Heavy jaws added to the placoderms' thuggish appearance, leading paleontologist John Long of Museum Victoria to compare the animals to "some gothic monster ... pretty awful and pretty strange." Long is one of the co-authors of the new study.
Fishy Forebears
Long, a National Geographic Society grant recipient, also wrote Swimming in Stone, a recent book on placoderms found in Western Australia's Gogo formation. (National Geographic News is part of the National Geographic Society.)
The site of an ancient barrier reef, the Gogo formation has yielded a rich trove of well-preserved, three-dimensional marine fossils, including 25 placoderm species.

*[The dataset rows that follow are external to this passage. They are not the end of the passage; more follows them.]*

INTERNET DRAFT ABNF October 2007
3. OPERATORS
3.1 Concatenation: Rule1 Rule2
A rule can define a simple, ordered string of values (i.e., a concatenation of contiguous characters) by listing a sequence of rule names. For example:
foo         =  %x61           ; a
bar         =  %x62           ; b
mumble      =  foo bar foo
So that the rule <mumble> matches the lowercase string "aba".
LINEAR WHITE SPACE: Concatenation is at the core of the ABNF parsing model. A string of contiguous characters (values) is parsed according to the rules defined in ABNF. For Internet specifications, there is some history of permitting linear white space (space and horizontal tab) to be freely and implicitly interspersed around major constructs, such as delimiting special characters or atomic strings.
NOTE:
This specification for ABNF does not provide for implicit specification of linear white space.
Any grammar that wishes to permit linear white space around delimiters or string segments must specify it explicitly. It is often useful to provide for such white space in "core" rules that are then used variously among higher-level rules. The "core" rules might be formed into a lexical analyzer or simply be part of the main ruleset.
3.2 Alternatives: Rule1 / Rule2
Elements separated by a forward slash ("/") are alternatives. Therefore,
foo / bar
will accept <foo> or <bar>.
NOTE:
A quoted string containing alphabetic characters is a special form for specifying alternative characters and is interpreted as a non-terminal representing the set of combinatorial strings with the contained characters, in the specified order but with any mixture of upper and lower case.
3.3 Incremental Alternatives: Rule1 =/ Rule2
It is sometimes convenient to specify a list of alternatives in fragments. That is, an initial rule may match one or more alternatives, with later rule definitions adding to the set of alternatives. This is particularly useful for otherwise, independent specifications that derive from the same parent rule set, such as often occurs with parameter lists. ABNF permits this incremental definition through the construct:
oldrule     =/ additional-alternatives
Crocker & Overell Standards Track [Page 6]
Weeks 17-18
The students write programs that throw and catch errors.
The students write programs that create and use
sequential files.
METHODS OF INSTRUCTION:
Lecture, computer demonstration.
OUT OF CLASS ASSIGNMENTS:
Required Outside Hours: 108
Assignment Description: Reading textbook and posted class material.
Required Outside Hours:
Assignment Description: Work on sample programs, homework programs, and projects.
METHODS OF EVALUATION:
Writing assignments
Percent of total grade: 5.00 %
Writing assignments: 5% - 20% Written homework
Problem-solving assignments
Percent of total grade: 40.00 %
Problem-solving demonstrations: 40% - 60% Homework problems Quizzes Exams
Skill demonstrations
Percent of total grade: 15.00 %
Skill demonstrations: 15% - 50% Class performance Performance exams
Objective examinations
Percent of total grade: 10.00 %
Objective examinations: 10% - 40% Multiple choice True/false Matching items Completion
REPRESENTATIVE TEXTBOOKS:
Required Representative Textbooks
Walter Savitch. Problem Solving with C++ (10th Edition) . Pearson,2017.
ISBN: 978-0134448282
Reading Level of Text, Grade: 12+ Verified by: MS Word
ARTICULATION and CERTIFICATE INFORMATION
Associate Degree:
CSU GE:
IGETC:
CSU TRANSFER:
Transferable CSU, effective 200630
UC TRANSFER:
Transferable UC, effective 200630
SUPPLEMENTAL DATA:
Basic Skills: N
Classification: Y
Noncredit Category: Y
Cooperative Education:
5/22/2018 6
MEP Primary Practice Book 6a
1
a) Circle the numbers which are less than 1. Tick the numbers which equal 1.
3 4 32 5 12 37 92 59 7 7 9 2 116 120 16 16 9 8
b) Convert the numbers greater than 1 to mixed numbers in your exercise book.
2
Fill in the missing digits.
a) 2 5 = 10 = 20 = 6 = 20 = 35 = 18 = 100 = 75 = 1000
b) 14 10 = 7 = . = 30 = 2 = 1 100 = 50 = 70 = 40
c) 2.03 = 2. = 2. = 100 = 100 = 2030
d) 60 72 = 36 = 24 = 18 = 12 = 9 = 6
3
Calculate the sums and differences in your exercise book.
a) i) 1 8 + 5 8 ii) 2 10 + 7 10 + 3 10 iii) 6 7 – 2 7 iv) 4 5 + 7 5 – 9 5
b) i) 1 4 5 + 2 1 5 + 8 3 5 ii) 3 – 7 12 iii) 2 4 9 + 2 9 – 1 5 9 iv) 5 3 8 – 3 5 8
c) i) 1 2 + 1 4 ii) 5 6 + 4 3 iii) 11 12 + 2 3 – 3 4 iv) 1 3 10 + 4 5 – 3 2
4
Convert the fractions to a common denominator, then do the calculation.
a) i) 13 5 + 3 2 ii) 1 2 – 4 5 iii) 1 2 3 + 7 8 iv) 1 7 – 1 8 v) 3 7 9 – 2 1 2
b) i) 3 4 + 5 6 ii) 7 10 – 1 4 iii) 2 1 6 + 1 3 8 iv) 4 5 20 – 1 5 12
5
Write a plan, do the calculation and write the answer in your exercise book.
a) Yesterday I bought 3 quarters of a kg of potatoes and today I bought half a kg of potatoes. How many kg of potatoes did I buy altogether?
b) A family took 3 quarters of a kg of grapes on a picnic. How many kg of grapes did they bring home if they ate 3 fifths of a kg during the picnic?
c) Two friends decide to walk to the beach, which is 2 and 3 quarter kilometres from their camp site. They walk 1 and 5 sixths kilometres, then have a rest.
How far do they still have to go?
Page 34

During an expedition to the area in 1986, Long found the original, 380-million-year-old fossils of a placoderm fish called Gogonasus—remarkable for its many features resembling those found on modern land animals. (Related story: "Ancient Fish Fossil May Rewrite Story of Animal Evolution" [October 18, 2006].)
He says the Gogonasus fish fossils "changed and revolutionized" our understanding of evolution.
Most people have the "Hollywood view of evolution," in which a fish morphs into an amphibian, followed by a reptile, then a mammal, then a primate, and finally a human, he said.
"But when we look at the Gogo fish, we see that so much of the human body plan is pushed back into the fishes. So that the origin of all our anatomical systems—90 percent of it—happened within fishes," he said.
"After the fishes left the sea and invaded the land, the rest was really fine-tuning of an existing pattern."